¡Vuelve Gus Van Sant! ¡Este tipo no para! Todavía colea su pseudo retrato de un Kurt Cobain que no es Kurt Cobain cuando se nos planta de nuevo en la cocina con esta vuelta a los orígenes. Lo cierto es que desde su remake estúpido de Psicósis, esa misma que creó el género Fotocopia en el Séptimo Arte, Van Sant ha ido volviendo poco a poco por sus pasos para plantarse en un estilo y una serie de intereses temático-formales muy similares a aquellos con los que se empezó a dar a conocer en el circuito indie.
Ya he dejado claro en varias ocasiones que no es Gus un director de mi gusto. No diré que nunca, pero al menos prácticamente nunca. Pero también diré que cuando peores resultados ha dado es cuando más comodón se ha sentado en el sofá, apartando la vieja silla de madera en la que empezó, dando órdenes en lugar de asentando la cámara en su propio hombro, y funcionando a base de dinero. Nunca mucho. Pero más que lo que acostumbraba. Hablo de azucarillos como El indomable Will Hunting e insensateces como la citada Psicosis.

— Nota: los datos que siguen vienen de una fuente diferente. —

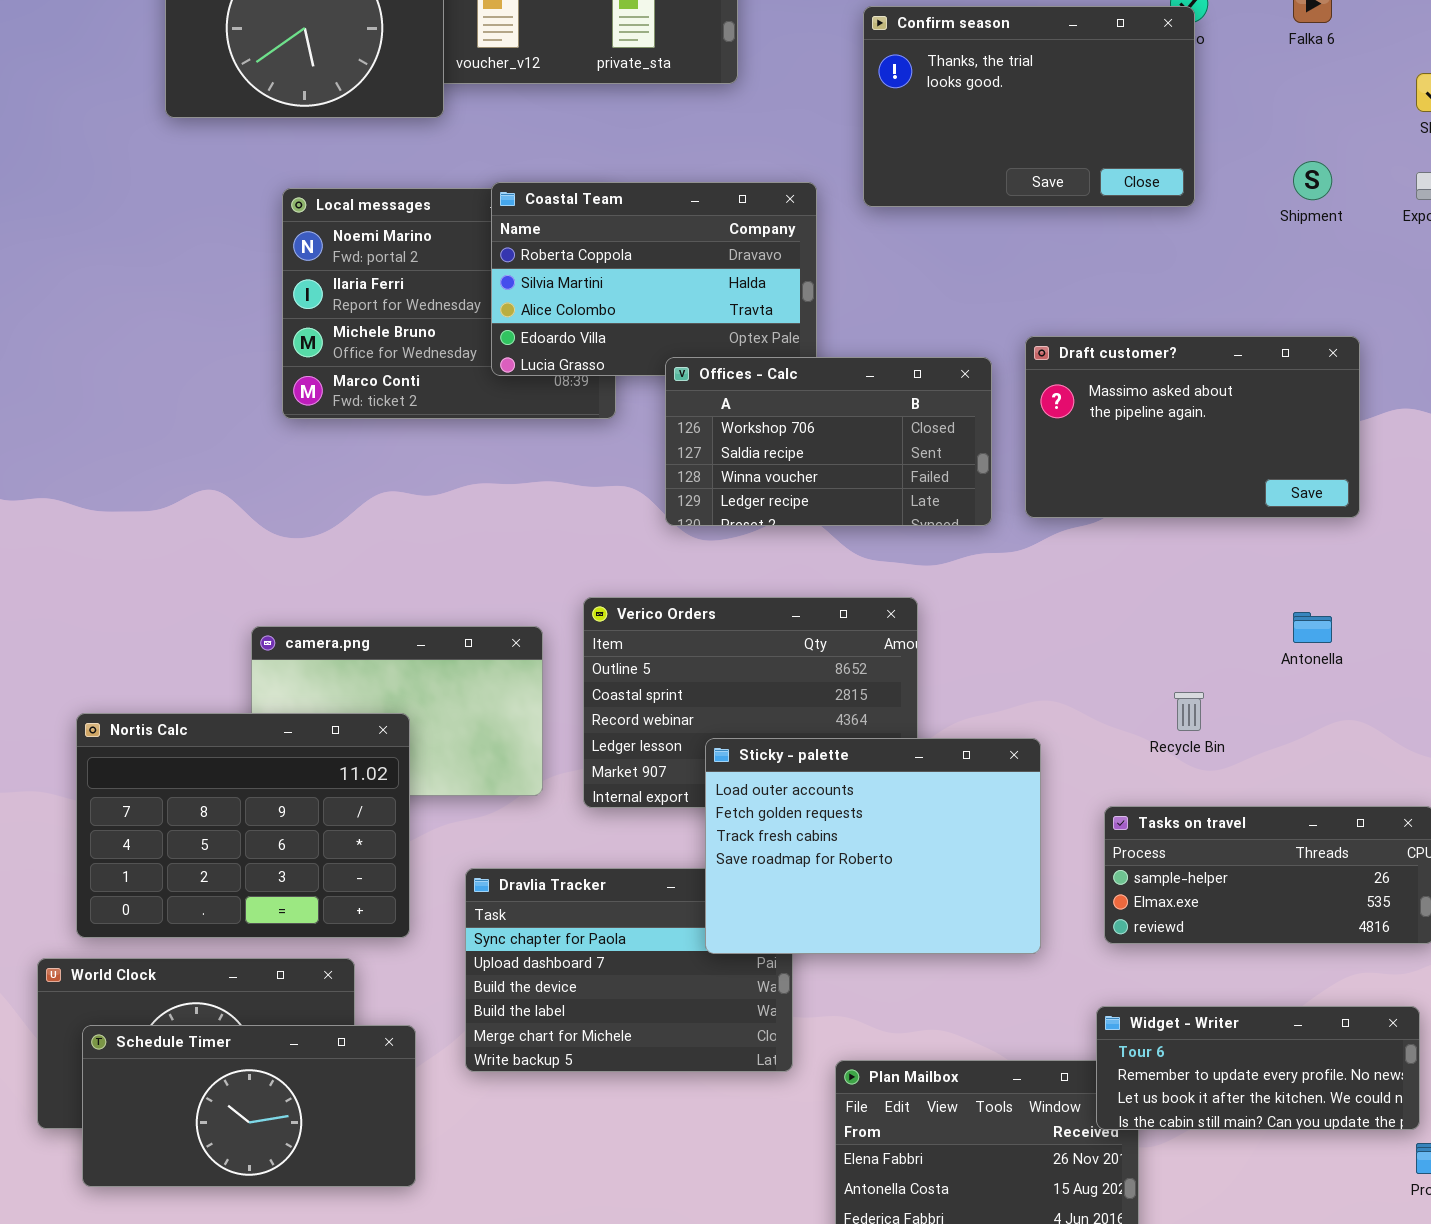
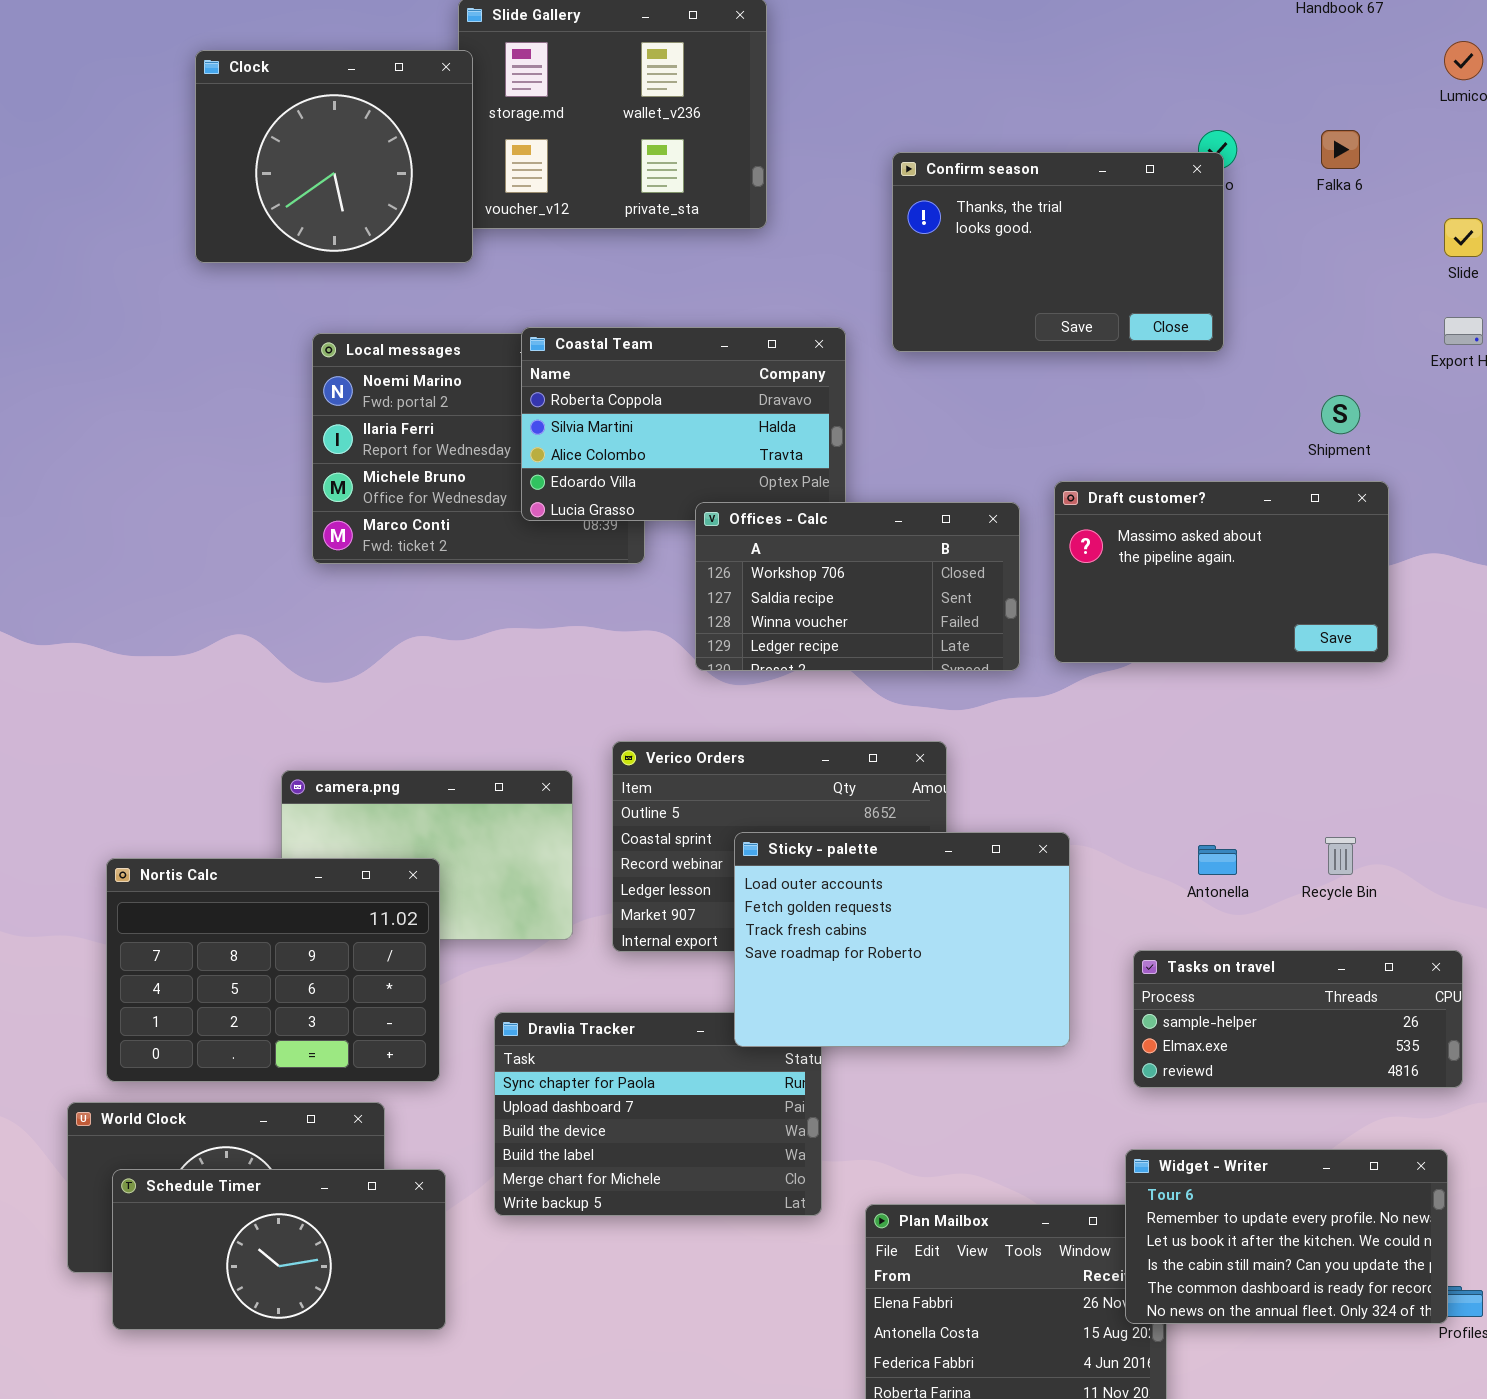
Shipment: [1293,161,1332,200] -> [1321,395,1360,434], moved
Antonella: [1293,612,1332,643] -> [1198,845,1237,875], moved
Recycle Bin: [1174,692,1204,731] -> [1325,837,1356,875], moved
Sticky - palette: [705,738,1041,954] -> [734,832,1070,1047], moved
Widget - Writer: [1096,1006,1420,1130] -> [1125,1149,1448,1324], resized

Aunque no sea de mi agrado, el mejor Van Sant se encontrará en las historias personales, viciadas, sucias y obtusas con las que ahora vuelve a insistir. Le intuía vacuo y sibilinamente pretencioso en Last days, pero aquí le veremos con su original soltura y naturalidad. Sin color, sin respeto por la gran masa, sin rostros conocidos. Ese Van Sant que cuenta historias porque quiere, porque son sus historias -por mucho que se base en un texto autobiográfico. Ahora nos llega la que fue su primera Mala noche, un trabajo de 1985 que por arte y gracia de la moda de las redistribuciones viene a demostrarnos que, sí, siempre ha querido ser un grano en el culo para mucha gente.
Seguramente no contará con mi aplauso, como casi siempre, pero al menos tiene una voz propia e intransferible que, ojo, tiene sus seguidores y entregados defensores. Me consta. Eso es mucho. Muchisimo.